白い光がソーマの身体を包み込んだ。抗おうとしても、指一本動かせないため、せめてもの抵抗とばかりに神へ静止を呼びかけるも、一切を無視された。


『万が一にも、二度とこの時代には戻れぬようにしておく。 世界間の時間の流れを乱し、貴様が再び干渉できぬように』

「やめろ……! お願いだ……! リアに……せめて、最後に……!」


 叫びは虚空に吸い込まれ、神は何も答えない。やがて視界が白に染まり、世界が遠ざかっていく。最後に見えたのは―― 動きを止めた仲間たちの姿だった。


「くそっ! みんな……っ! リア……っ!」


 その言葉を最後に、ソーマの意識は闇に落ちた。



「……おい、君、大丈夫か? 聞こえるか?」

「意識がないぞ、救急車呼んだ方がいいんじゃ……」

「制服……高校生? なんでこんなところで……」


 ざわざわとした声が耳に届く。 肩を揺さぶられる感覚が、ぼんやりしていた意識を段々と呼び覚ましてくれた。


「……ん、……あ……?」


 ソーマはゆっくりと目を開けた。視界に飛び込んできたのは、見知らぬ大人たち―― いや、よく見れば見覚えのある制服……警察官だった。


「気がついたか。大丈夫か? 君、名前は言える?」

「……え?」


 状況が理解できない。 身体を起こすと、周囲にはパトカーが止まり、警察官が数人と先ほどまで居た魔王城の最奥とはまるで違う懐かしい住宅街が目に入る。

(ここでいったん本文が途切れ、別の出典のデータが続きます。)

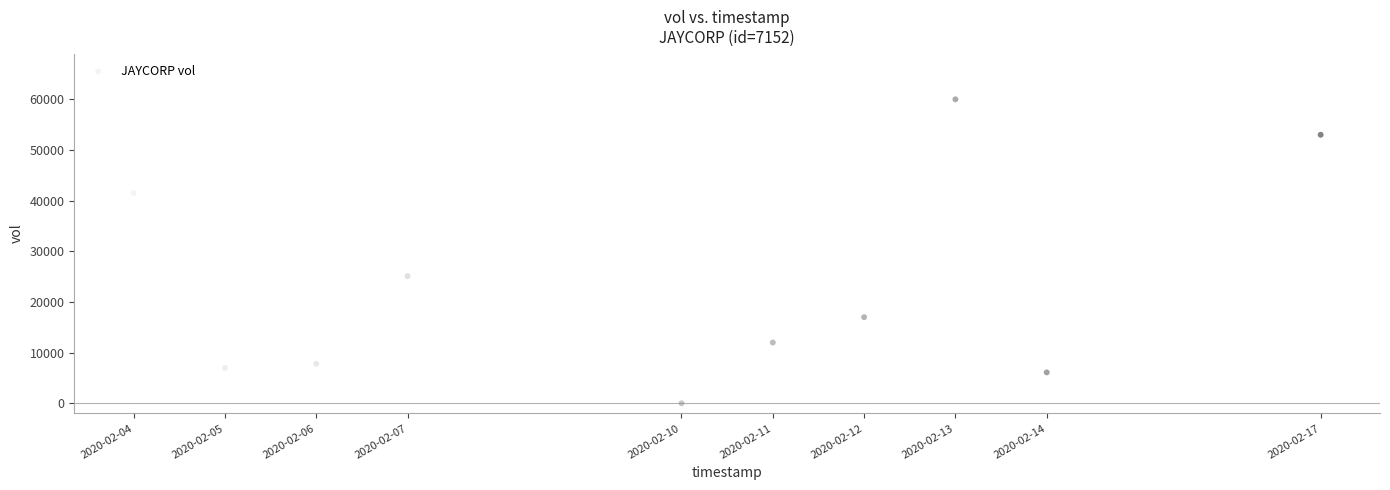

What is the range of Y values (max minus min)?

60000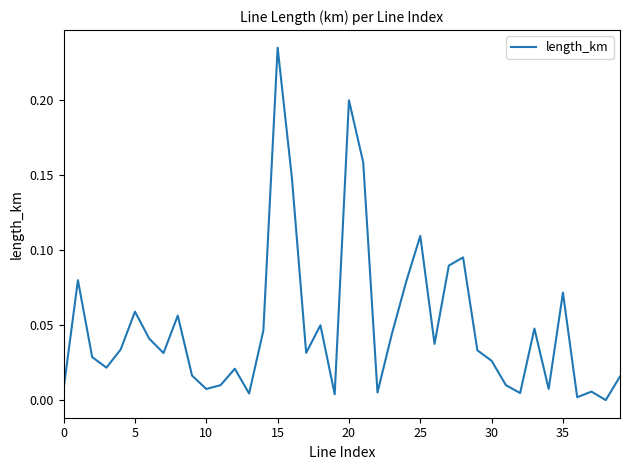

Does the chart have visible grid lines?

No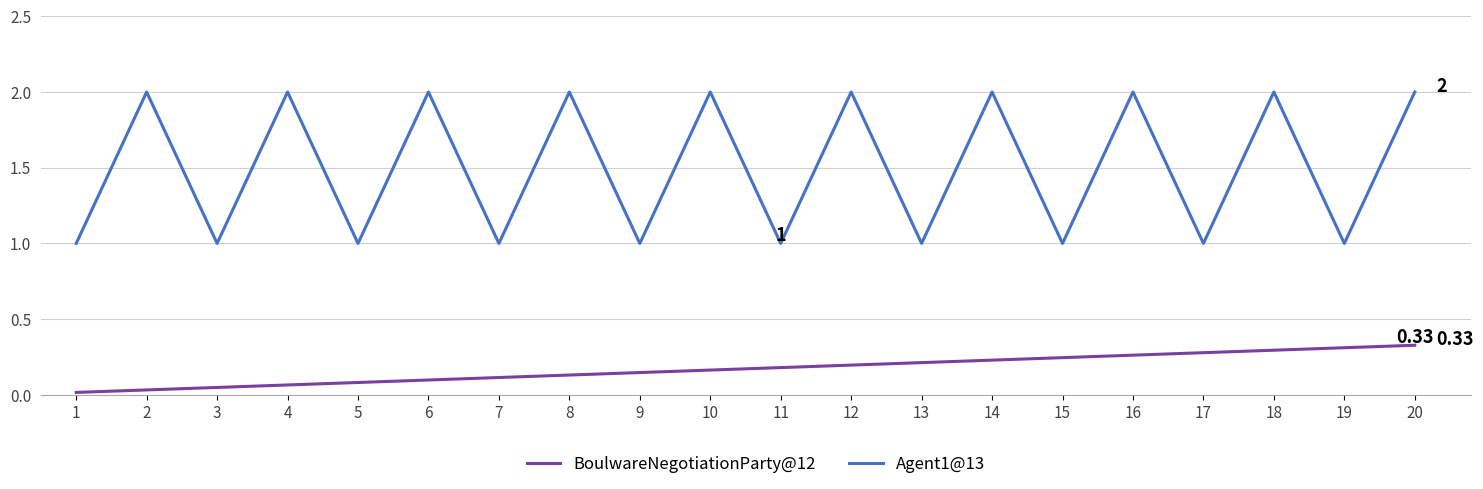

Which series has the largest total across all categories?

Agent1@13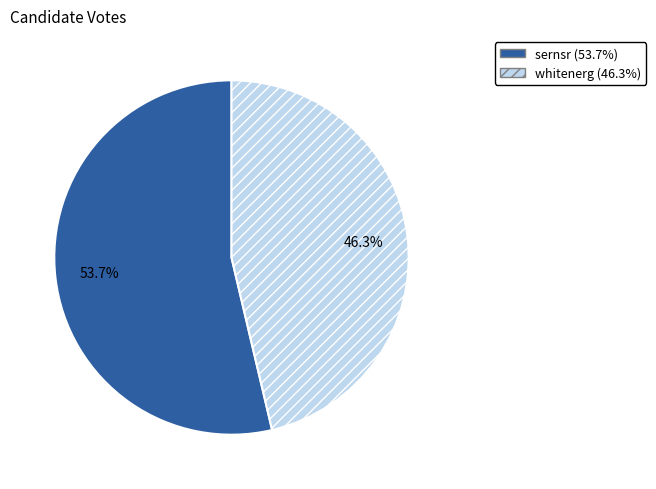

Which has a higher value, sernsr or whitenerg?

sernsr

 更に周りを見れば、警察だけでなく通勤や通学途中らしい人々が心配そうにこちらを見ている姿も確認出来た。

 そして、今度は自分の身体を見下ろすと驚愕した。着ていたのは己が2年前に入学した高校の制服と、通学に使っていた鞄。

 先ほどまで着ていたライトアーマーとコートではなく、それどころか聖剣ヴァルムンクすら無い。身長こそ異なるが、2年前に異世界へと召喚された“あの日”のままの姿。


「……なんで……?」


 声が震える。 頭が混乱し、呼吸がうまくできない。


「落ち着いて。君、ここで倒れてたんだよ。 身分証も持ってないみたいだし、まずは保護するからね」


 警察官が優しい声で言う。 だが、ソーマにはその言葉が遠く聞こえた。

 ここは――日本だ。 実家の近くの公園だ。 幼い頃から何度も遊んだ場所だから間違えるはずがない。


「……帰って……きた……?」


 呟いた声は震えていた。


「君、歩けるか? 交番まで一緒に行こう」


 警察官に肩を支えられ、ソーマは立ち上がる。 足がふらつき、制服の裾が風に揺れた。

 ソーマは……否、岸 壮馬は警察官に保護され、 静まり返った早朝の街を歩きながら、やっと実感が湧いてくる。二度と、大切な仲間にも、愛する人にも、会うことは出来ないのだと。

 力無く歩くその背中は、異世界で勇者と呼ばれた少年のものとは思えないほど、 小さく、弱々しかった。